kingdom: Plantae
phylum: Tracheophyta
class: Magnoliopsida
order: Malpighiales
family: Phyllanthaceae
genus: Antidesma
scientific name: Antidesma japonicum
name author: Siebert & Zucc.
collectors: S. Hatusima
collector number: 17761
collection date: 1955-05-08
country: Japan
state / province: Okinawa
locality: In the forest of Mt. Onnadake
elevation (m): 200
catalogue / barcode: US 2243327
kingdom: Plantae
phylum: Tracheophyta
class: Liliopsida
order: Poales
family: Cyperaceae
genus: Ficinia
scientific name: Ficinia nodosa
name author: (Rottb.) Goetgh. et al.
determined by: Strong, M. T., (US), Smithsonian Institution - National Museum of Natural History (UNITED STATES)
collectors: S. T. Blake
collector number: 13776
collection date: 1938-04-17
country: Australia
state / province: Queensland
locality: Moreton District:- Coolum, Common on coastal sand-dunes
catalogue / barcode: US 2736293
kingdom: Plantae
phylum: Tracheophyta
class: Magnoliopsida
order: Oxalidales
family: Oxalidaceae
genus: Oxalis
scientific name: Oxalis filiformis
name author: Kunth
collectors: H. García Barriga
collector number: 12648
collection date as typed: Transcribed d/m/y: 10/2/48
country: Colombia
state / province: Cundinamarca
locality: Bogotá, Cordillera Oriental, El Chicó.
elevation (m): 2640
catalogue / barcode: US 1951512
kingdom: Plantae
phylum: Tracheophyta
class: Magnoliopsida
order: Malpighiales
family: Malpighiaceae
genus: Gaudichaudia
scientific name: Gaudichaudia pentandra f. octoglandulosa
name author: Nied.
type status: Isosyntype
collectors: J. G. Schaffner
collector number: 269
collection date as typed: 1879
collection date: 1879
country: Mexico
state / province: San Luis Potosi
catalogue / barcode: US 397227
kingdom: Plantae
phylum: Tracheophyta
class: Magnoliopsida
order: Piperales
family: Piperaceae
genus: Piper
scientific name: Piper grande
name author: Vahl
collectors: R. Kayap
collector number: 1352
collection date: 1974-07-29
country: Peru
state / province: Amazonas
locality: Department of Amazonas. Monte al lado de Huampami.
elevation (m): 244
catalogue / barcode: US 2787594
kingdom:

——————————

Please present all of the lines above as a numbered list, leaving out any blank ones.

## Solution to the problem
1. kingdom: Plantae
2. phylum: Tracheophyta
3. class: Magnoliopsida
4. order: Malpighiales
5. family: Phyllanthaceae
6. genus: Antidesma
7. scientific name: Antidesma japonicum
8. name author: Siebert & Zucc.
9. collectors: S. Hatusima
10. collector number: 17761
11. collection date: 1955-05-08
12. country: Japan
13. state / province: Okinawa
14. locality: In the forest of Mt. Onnadake
15. elevation (m): 200
16. catalogue / barcode: US 2243327
17. kingdom: Plantae
18. phylum: Tracheophyta
19. class: Liliopsida
20. order: Poales
21. family: Cyperaceae
22. genus: Ficinia
23. scientific name: Ficinia nodosa
24. name author: (Rottb.) Goetgh. et al.
25. determined by: Strong, M. T., (US), Smithsonian Institution - National Museum of Natural History (UNITED STATES)
26. collectors: S. T. Blake
27. collector number: 13776
28. collection date: 1938-04-17
29. country: Australia
30. state / province: Queensland
31. locality: Moreton District:- Coolum, Common on coastal sand-dunes
32. catalogue / barcode: US 2736293
33. kingdom: Plantae
34. phylum: Tracheophyta
35. class: Magnoliopsida
36. order: Oxalidales
37. family: Oxalidaceae
38. genus: Oxalis
39. scientific name: Oxalis filiformis
40. name author: Kunth
41. collectors: H. García Barriga
42. collector number: 12648
43. collection date as typed: Transcribed d/m/y: 10/2/48
44. country: Colombia
45. state / province: Cundinamarca
46. locality: Bogotá, Cordillera Oriental, El Chicó.
47. elevation (m): 2640
48. catalogue / barcode: US 1951512
49. kingdom: Plantae
50. phylum: Tracheophyta
51. class: Magnoliopsida
52. order: Malpighiales
53. family: Malpighiaceae
54. genus: Gaudichaudia
55. scientific name: Gaudichaudia pentandra f. octoglandulosa
56. name author: Nied.
57. type status: Isosyntype
58. collectors: J. G. Schaffner
59. collector number: 269
60. collection date as typed: 1879
61. collection date: 1879
62. country: Mexico
63. state / province: San Luis Potosi
64. catalogue / barcode: US 397227
65. kingdom: Plantae
66. phylum: Tracheophyta
67. class: Magnoliopsida
68. order: Piperales
69. family: Piperaceae
70. genus: Piper
71. scientific name: Piper grande
72. name author: Vahl
73. collectors: R. Kayap
74. collector number: 1352
75. collection date: 1974-07-29
76. country: Peru
77. state / province: Amazonas
78. locality: Department of Amazonas. Monte al lado de Huampami.
79. elevation (m): 244
80. catalogue / barcode: US 2787594
81. kingdom:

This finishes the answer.